I had been playing with fire the past couple of weeks with Hamilton New York tickets. The first incident was on Saturday 8/17 8:00PM tickets. I had the cheapest tickets in the section the entire week leading up to the show. I figure it’s a Saturday night show; I should be fine. Then that morning, I lowered my price by $20. Then by noon, I lowered it by another $20. Then with an hour ago, I lowered it to the lowest it would go on Ticketmaster. With 15 minutes left, I still hadn’t sold the tickets and looked at the seat map and it said I could no longer buy tickets. Thought I was going to eat the $500 tickets. Then magically, I get an email from TM saying they were sold about 10 minutes before showtime. Only lost $100, which at that point, was a WIN in my books.
The next incident happened the following Saturday 8/24 with 8:00PM tickets. This time I got smart and while I was always the lowest in my section, I just voluntarily lowered my price every day leading up to the show. By Saturday morning, they still hadn’t sold. Then by around 3pm show time, they sold for only a $30 loss. Figured I had dodged 2 bullets, so I better change up my tactic.
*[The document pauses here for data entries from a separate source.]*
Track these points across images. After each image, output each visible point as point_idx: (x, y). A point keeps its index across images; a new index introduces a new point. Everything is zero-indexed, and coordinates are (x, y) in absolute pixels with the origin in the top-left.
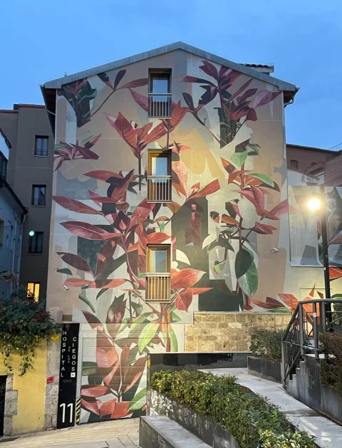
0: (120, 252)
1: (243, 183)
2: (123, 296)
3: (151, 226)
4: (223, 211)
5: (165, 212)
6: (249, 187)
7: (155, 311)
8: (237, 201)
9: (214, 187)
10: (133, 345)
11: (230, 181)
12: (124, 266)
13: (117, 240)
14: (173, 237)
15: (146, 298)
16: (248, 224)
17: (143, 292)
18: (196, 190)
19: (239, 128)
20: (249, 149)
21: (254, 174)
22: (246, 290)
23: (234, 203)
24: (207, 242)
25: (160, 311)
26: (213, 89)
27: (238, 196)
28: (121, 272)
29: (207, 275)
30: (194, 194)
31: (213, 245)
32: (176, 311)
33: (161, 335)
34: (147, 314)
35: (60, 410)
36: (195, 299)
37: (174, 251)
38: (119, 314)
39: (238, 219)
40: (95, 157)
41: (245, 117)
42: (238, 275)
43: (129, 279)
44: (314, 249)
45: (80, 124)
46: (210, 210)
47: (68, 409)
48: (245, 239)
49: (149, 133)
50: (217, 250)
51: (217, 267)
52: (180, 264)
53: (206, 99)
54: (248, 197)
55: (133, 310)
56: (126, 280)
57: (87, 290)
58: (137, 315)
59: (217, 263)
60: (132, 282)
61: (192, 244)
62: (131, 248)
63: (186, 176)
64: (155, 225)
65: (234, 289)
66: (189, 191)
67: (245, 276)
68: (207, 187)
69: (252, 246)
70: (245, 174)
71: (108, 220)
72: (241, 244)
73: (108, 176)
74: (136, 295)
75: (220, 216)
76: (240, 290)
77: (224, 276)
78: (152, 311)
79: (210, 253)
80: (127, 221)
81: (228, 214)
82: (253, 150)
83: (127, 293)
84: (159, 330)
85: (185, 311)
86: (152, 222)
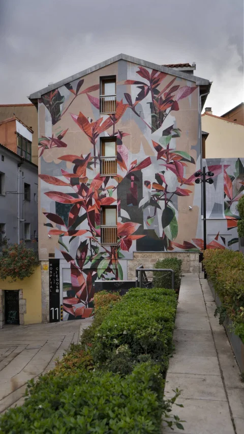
0: (83, 211)
1: (168, 159)
2: (86, 241)
3: (103, 193)
4: (153, 180)
5: (113, 183)
6: (172, 161)
7: (107, 251)
8: (163, 172)
9: (147, 163)
10: (94, 273)
11: (159, 158)
12: (86, 221)
13: (81, 203)
14: (118, 200)
15: (101, 242)
16: (171, 189)
17: (99, 239)
18: (134, 165)
19: (166, 117)
20: (173, 133)
21: (177, 152)
22: (169, 236)
23: (161, 174)
24: (142, 203)
25: (110, 251)
26: (146, 88)
27: (164, 169)
28: (84, 225)
29: (142, 227)
30: (133, 168)
31: (146, 205)
32: (121, 251)
33: (112, 267)
34: (102, 253)
35: (51, 312)
36: (134, 243)
37: (119, 210)
38: (84, 253)
39: (164, 185)
40: (64, 145)
41: (170, 108)
42: (164, 226)
43: (89, 229)
44: (221, 205)
45: (54, 122)
46: (144, 179)
47: (55, 312)
48: (169, 200)
49: (100, 125)
50: (149, 209)
51: (149, 221)
52: (124, 219)
53: (141, 96)
54: (172, 169)
55: (93, 250)
56: (88, 231)
57: (63, 237)
58: (96, 253)
59: (149, 218)
60: (92, 231)
61: (131, 205)
62: (90, 209)
63: (127, 156)
64: (106, 192)
65: (161, 236)
66: (129, 166)
67: (168, 227)
68: (142, 163)
69: (174, 205)
70: (170, 152)
71: (74, 190)
72: (166, 204)
73: (74, 158)
74: (95, 241)
75: (151, 183)
76: (165, 236)
77: (153, 227)
78: (105, 251)
79: (144, 211)
80: (87, 190)
81: (157, 182)
82: (176, 134)
83: (89, 239)
84: (110, 263)
85: (127, 251)
86: (104, 190)
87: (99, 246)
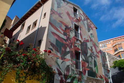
4: (90, 48)
9: (88, 41)
11: (91, 41)
12: (69, 55)
13: (67, 45)
14: (81, 50)
16: (95, 53)
17: (75, 66)
19: (91, 30)
21: (94, 42)
22: (96, 72)
23: (92, 47)
25: (79, 74)
26: (85, 19)
28: (68, 57)
29: (89, 65)
30: (84, 40)
31: (89, 56)
32: (83, 75)
34: (76, 74)
37: (82, 55)
38: (68, 72)
39: (93, 51)
46: (88, 46)
50: (90, 58)
51: (91, 63)
52: (83, 60)
55: (72, 71)
56: (70, 60)
57: (58, 59)
58: (73, 74)
60: (72, 61)
61: (85, 54)
62: (71, 49)
65: (94, 71)
67: (96, 68)
69: (96, 60)
71: (65, 37)
72: (94, 58)
73: (65, 25)
74: (73, 66)
77: (92, 66)
80: (70, 40)
82: (93, 36)
83: (70, 64)
85: (85, 75)
86: (76, 44)
87: (75, 70)
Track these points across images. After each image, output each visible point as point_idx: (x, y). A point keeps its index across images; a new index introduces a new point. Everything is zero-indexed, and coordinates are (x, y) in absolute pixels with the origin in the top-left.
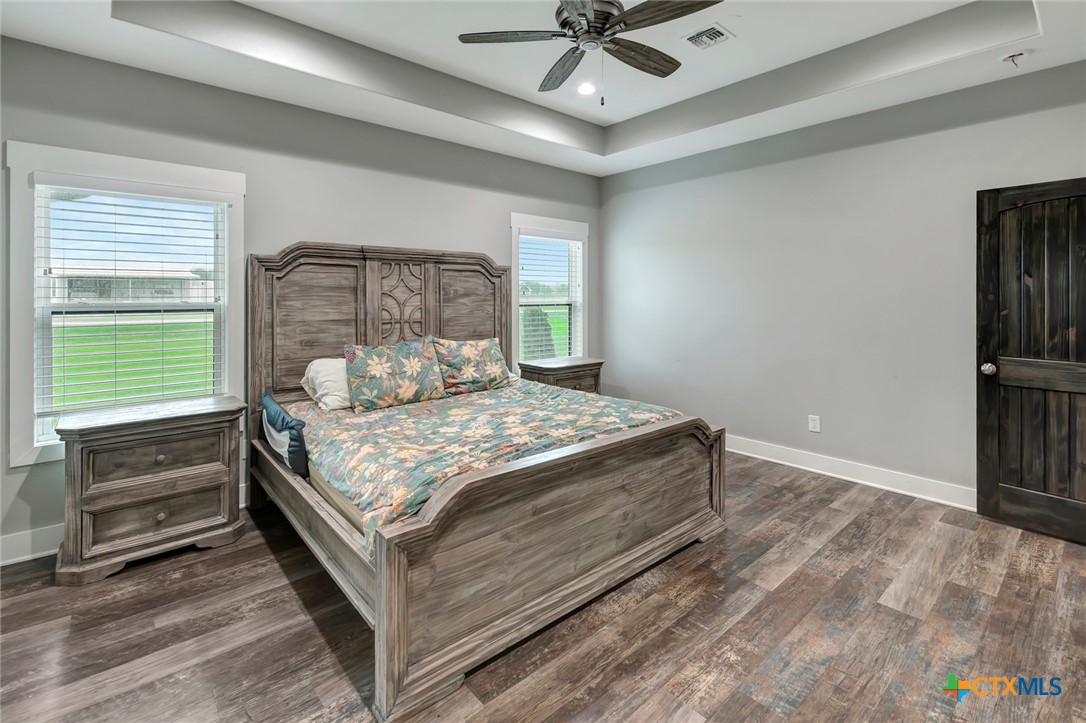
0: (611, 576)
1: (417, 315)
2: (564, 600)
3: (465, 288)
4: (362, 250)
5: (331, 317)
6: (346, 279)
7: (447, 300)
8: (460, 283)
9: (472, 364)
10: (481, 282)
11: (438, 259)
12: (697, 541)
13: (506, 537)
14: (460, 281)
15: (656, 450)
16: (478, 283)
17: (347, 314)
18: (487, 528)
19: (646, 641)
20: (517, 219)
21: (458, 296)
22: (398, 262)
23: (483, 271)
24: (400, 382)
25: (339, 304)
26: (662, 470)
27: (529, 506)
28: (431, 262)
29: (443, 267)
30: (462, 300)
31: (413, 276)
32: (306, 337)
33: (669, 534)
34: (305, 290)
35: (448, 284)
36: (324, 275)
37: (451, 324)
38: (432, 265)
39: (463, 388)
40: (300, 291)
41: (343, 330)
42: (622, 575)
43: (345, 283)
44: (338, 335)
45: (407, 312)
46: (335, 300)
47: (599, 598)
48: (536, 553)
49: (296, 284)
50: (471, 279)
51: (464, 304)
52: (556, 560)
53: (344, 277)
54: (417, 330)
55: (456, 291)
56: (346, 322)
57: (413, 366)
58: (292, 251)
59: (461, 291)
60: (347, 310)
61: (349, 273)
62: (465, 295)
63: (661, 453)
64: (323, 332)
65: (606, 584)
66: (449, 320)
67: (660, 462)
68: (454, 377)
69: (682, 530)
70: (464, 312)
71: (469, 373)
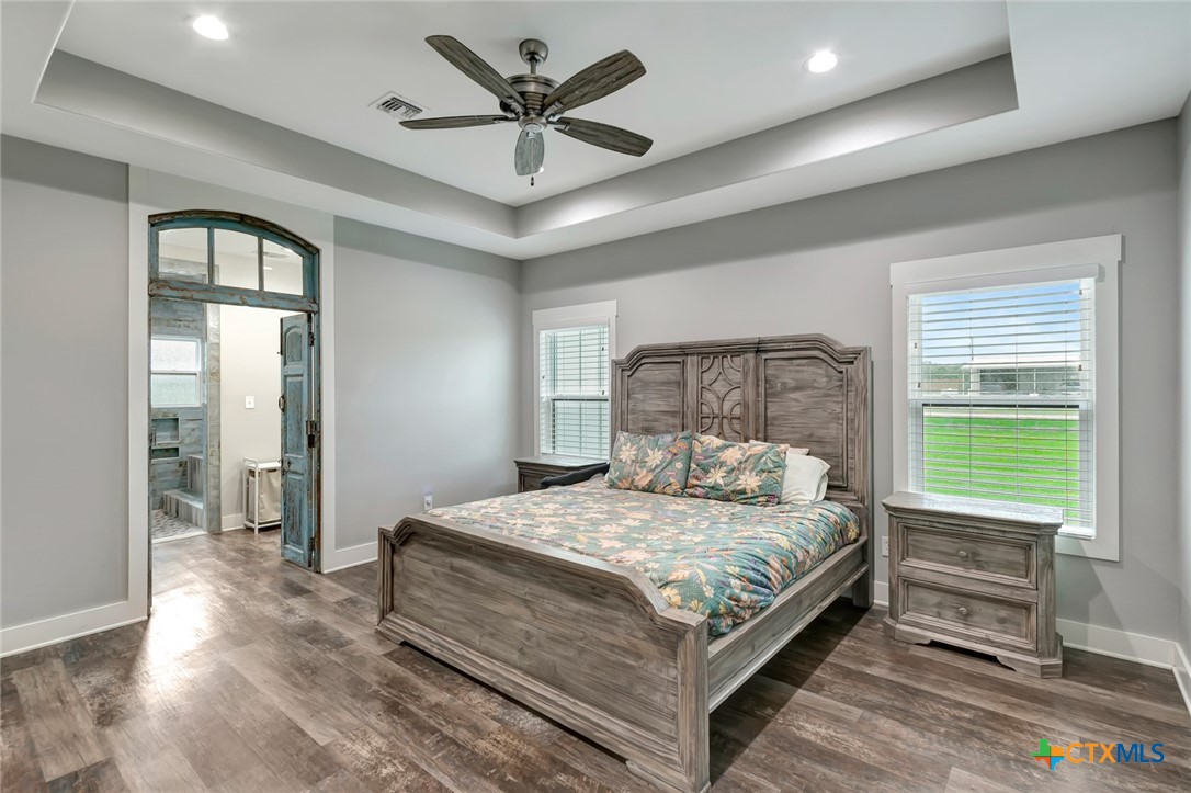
0: (503, 681)
1: (737, 411)
2: (463, 657)
3: (797, 380)
4: (680, 347)
5: (661, 409)
6: (674, 374)
7: (775, 395)
8: (788, 375)
9: (725, 469)
10: (821, 371)
11: (759, 348)
12: (623, 760)
13: (434, 572)
14: (790, 371)
15: (567, 586)
16: (817, 374)
17: (674, 406)
18: (425, 557)
19: (427, 719)
20: (900, 272)
21: (786, 389)
22: (715, 355)
23: (823, 356)
24: (638, 470)
25: (668, 397)
26: (577, 618)
27: (449, 560)
28: (751, 352)
29: (764, 356)
30: (792, 395)
31: (734, 367)
32: (646, 424)
33: (583, 709)
34: (646, 385)
35: (773, 376)
36: (657, 372)
37: (776, 423)
38: (752, 355)
39: (699, 491)
40: (642, 386)
41: (671, 420)
42: (511, 690)
43: (673, 378)
44: (667, 425)
45: (727, 406)
46: (665, 393)
47: (491, 689)
48: (451, 602)
49: (640, 380)
50: (805, 368)
51: (796, 400)
52: (464, 620)
53: (671, 372)
54: (737, 427)
55: (784, 384)
56: (673, 414)
57: (656, 457)
58: (634, 354)
59: (792, 384)
60: (675, 402)
61: (676, 369)
62: (797, 389)
63: (577, 595)
64: (656, 421)
65: (493, 680)
66: (774, 418)
67: (574, 605)
68: (697, 479)
69: (603, 723)
70: (794, 409)
71: (717, 477)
My luck ran out on last night’s 8/27 tickets. This time, I decided I wanted to drop it to the lowest possible price the night before and give it a whole 24 hours before the show started. However, this time, it’s a Tuesday and I had 2 other people who were in my same situation. I also had 4 tickets which was bad because 2 sold overnight and the last 2 never sold. Figuring they may sell last minute, I never bothered to take them down and just fire sale them on Stubhub. Sure enough, I ate the $500 tickets.
Lesson learned – the Hamilton NY market has definitely softened where it’s wavering around break even. Unfortunately I did buy the last round for tickets running through May 2020 (ouch!) I think at this point, I just want to make sure I’m the lowest for all of them and get out while I still can. It was a great ride Hamilton! No hard feelings here.